Znalazł portfel seniora i go nie zwrócił. Teraz czekają go gorzkie konsekwencje
Zawidz (woj. mazowieckie). Tamtejsza policja ujęła mężczyznę, który odpowie za przywłaszczenie cudzych pieniędzy. 34-letni delikwent znalazł portfel należący do starszego pana i go nie zwrócił. Szybka reakcja mundurowych pozwoliła namierzyć sprawcę, teraz grozi mu nawet 3 lata pozbawienia wolności.
Znalazł portfel seniora i go nie zwrócił
Zawidz (woj. mazowieckie).

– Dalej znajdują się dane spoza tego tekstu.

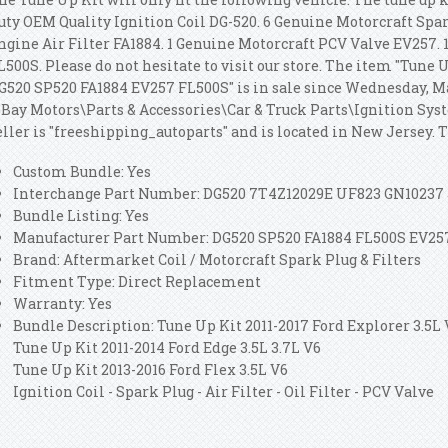
uty OEM Quality Ignition Coil DG-520.
6 Genuine Motorcraft Spar
ngine Air Filter FA1884. 1 Genuine Motorcraft PCV Valve EV257. 
L500S. Please do not hesitate to visit our store. The item "Tune U
G520 SP520 FA1884 EV257 FL500S" is in sale since Wednesday, Mar
eBay Motors\Parts & Accessories\Car & Truck Parts\Ignition Sys
eller is "freeshipping_autoparts" and is located in New Jersey.
Custom Bundle: Yes
Interchange Part Number: DG520 7T4Z12029E UF823 GN10237
Bundle Listing: Yes
Manufacturer Part Number: DG520 SP520 FA1884 FL500S EV25
Brand: Aftermarket Coil / Motorcraft Spark Plug & Filters
Fitment Type: Direct Replacement
Warranty: Yes
Bundle Description: Tune Up Kit 2011-2017 Ford Explorer 3.5L
Tune Up Kit 2011-2014 Ford Edge 3.5L 3.7L V6
Tune Up Kit 2013-2016 Ford Flex 3.5L V6
Ignition Coil - Spark Plug - Air Filter - Oil Filter - PCV Valve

Kilkanaście dni temu pewien starszy pan zgłosił się do jednostki lokalnej policji, informując, że zgubił portfel ze znaczną sumą pieniędzy. 84-letni mieszkaniec powiatu sierpeckiego zgłosił, że do zguby doszło najprawdopodobniej w rejonie sklepu na terenie gminy Zawidz.
- Wyjaśnieniem tej sprawy zajęli się policjanci z Posterunku Policji w Zawidzu. Mundurowi przeanalizowali nagrania z kamer monitoringu umieszczonych w pobliżu miejsca zdarzenia i bardzo szybko ustalili, kto jest sprawcą tego przestępstwa - informuje asp. Katarzyna Krukowska z KPP w Sierpcu.

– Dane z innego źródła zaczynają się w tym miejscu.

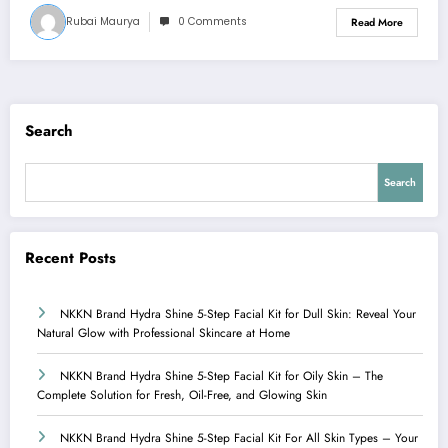
Rubai Maurya
0 Comments
Read More
Search
Search
Recent Posts
NKKN Brand Hydra Shine 5-Step Facial Kit for Dull Skin: Reveal Your
Natural Glow with Professional Skincare at Home
NKKN Brand Hydra Shine 5-Step Facial Kit for Oily Skin – The
Complete Solution for Fresh, Oil-Free, and Glowing Skin
NKKN Brand Hydra Shine 5-Step Facial Kit For All Skin Types – Your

Przywłaszczył sobie prawie 3 tys. złotych
Błyskawiczna akcja lokalnych służb pozwoliła precyzyjnie namierzyć zagubiony przedmiot. - 2800 złotych odzyskali policjanci po tym, jak portfel z gotówką przywłaszczył 32-letni mieszkaniec powiatu żuromińskiego. Mężczyzna wykorzystał nadarzającą się okazję i zabrał znaleziony portfel z zawartością - informuje przedstawicielka policji w Sierpcu.
- Mieszkaniec powiatu żuromińskiego, zamiast zgłosić fakt na policję lub oddać do biura rzeczy znalezionych, postanowił zachować go dla siebie - dodaje. Podczas przesłuchania na komendzie, delikwent przyznał się do zarzucanych mu czynów.

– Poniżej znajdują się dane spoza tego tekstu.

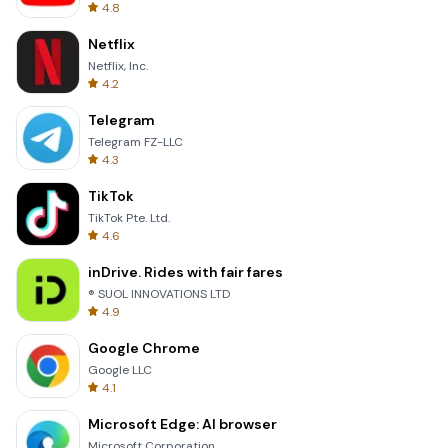
4.8
Netflix
Netflix, Inc.
4.2
Telegram
Telegram FZ-LLC
4.3
TikTok
TikTok Pte. Ltd.
4.6
inDrive. Rides with fair fares
® SUOL INNOVATIONS LTD
4.9
Google Chrome
Google LLC
4.1
Microsoft Edge: AI browser
Microsoft Corporation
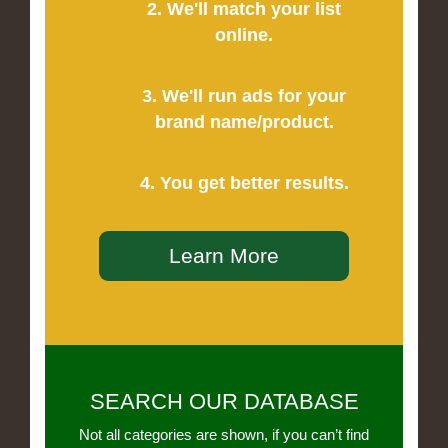
2. We'll match your list
online.
3. We'll run ads for your
brand name/product.
4. You get better results.
Learn More
SEARCH OUR DATABASE
Not all categories are shown, if you can’t find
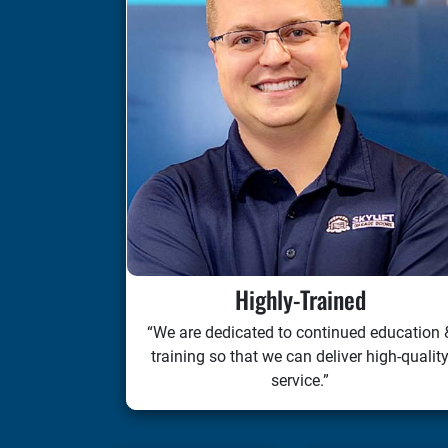
Highly-Trained
“We are dedicated to continued education 
training so that we can deliver high-qualit
service.”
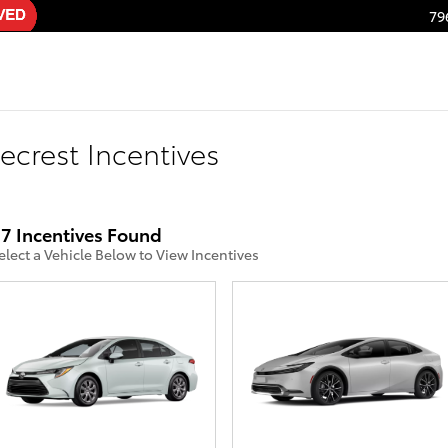
79
ecrest Incentives
7 Incentives Found
elect a Vehicle Below to View Incentives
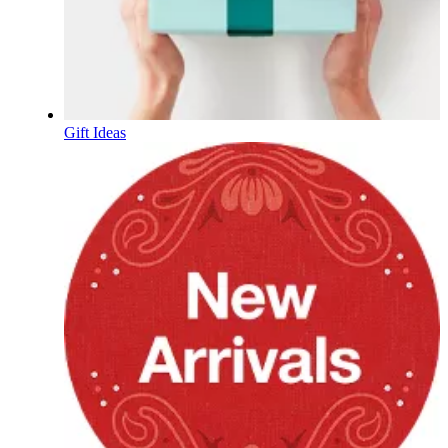
Gift Ideas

Teraz mężczyzna poniesie konsekwencje swojego czynu. Grozi mu do 3 lat pozbawienia wolności.
Policja podkreśla
Jednocześnie policja przypomina, że przysłowiowe „znalezione, nie kradzione” nie idzie w parze z brakiem odpowiedzialności karnej. - Należy pamiętać, że żadna rzecz, której nie jesteśmy właścicielami, nie jest nasza. Policjanci przestrzegają, że znaleziony przedmiot należy zwrócić prawowitemu właścicielowi lub zgłosić ten fakt na policję albo zanieść do biura rzeczy znalezionych - podkreślają służby.